In the case of bond yields, Gavekal says “Covid lockdown fears” are providing support for prices for now. That’s an easy enough get-out – another might be central bank support, which will prove harder to dislodge.

But even if this is the case, there’s still the impact on currencies to consider. If higher Asian currency valuations are sustained, that would have an impact on import prices in the developed world. It’s perhaps too soon to be considering the impact of an inflationary surge. But dollar weakness – and resultant strength elsewhere – would give more food for thought on that front.

House risk

Investors’ enduring preference for quality growth investing has shown signs of wobbling recently, but it will take much more than the current stutter to erase years of rising returns.

And needless to say, the investment style’s dominance has been of particular benefit to some fund houses – none more so than Baillie Gifford. The company’s equity funds have roared ahead, and the firm now dominates DFM buy-lists like no other.

This ascendancy isn’t solely due to favourable winds: funds like its Japanese offering have long been established fixtures. More recently, the fund house has derived particular success in two other areas: ESG, and strategic and high-yield bond strategies. The upshot is that its funds are now among the 5 most popular in seven of the 15 main asset classes tracked by our fund selection database.

Its weakness remains the UK – which accounts for three of the eight asset classes in which the firm doesn’t have a material presence. And in terms of themes, equity income has historically been a gap. That could yet change now its responsible global income offering is ticking some boxes for wealth managers, but growth remains the company byword.

All the same, as its influence increases, DFMs will be aware that they can have too much of a good thing.
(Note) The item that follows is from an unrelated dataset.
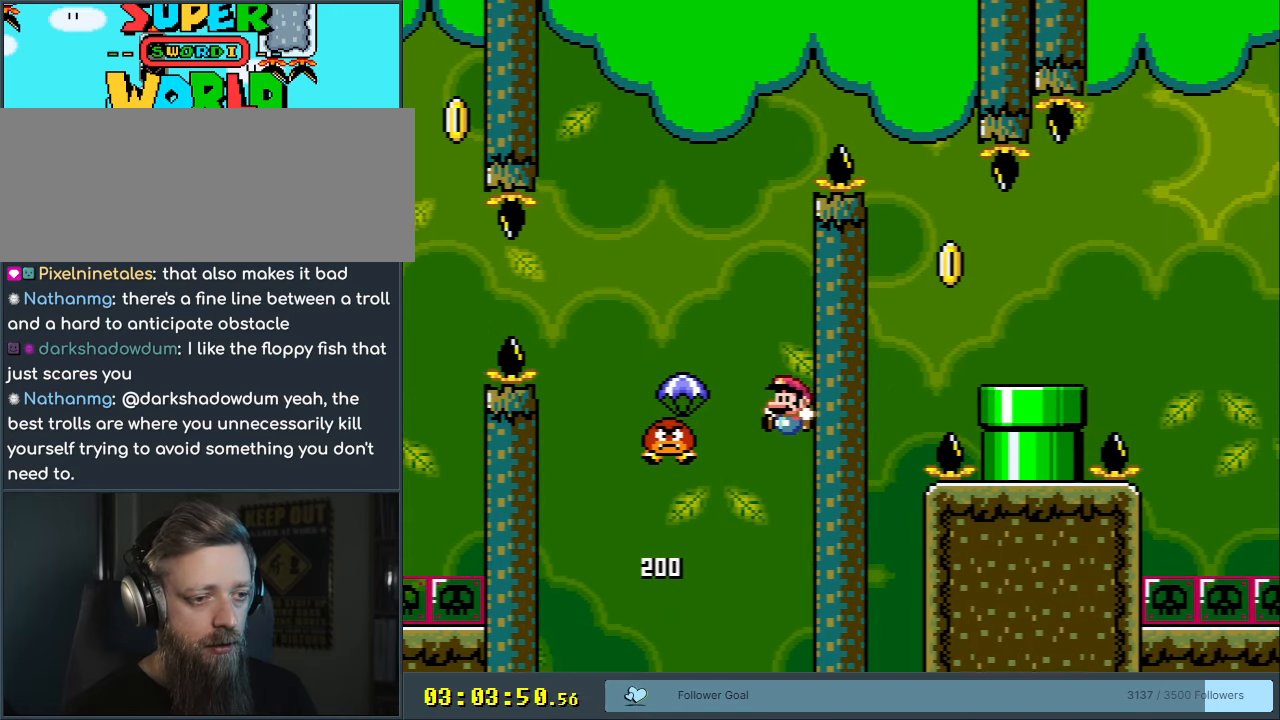
{"buttons": ["B", "Y", "DPAD_LEFT"], "events": [[50, "DPAD_LEFT", "up"], [150, "B", "up"], [183, "DPAD_LEFT", "down"], [250, "B", "down"]]}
Baillie Gifford's dominance isn’t quite so pronounced on a buyer-by-buyer basis: there’s still a sizeable minority of DFMs who don’t have any exposure to the company across their models. For others, this particular concentration risk is worth keeping an eye on.

Up for grabs

Standard Life Aberdeen’s planned disposal of Parmenion might prove another sign that wealth manager consolidation is accelerating again. Equally, it could yet be the case that this particular move increases rather than decreases competition.

Parmenion is consistently among advisers’ top-rated DFMs – running its own platform is a particular benefit on this regard – but there’s no doubt there’s a fight to get noticed at SLA. The company is, after all, home to another DFM and two other platforms, all of which carry the main brand.

So while running Parmenion at arms length made sense, with the benefit of hindsight it was arguably never a long-term solution. The question is what comes next: £6.5bn of AUM could be swallowed up by a big business, acquired by private equity, or merged by a mid-tier player looking to make the step up. As ever, all would present integration challenges. But if the deal adds some clout to an established brand it might make rivals look over their shoulders.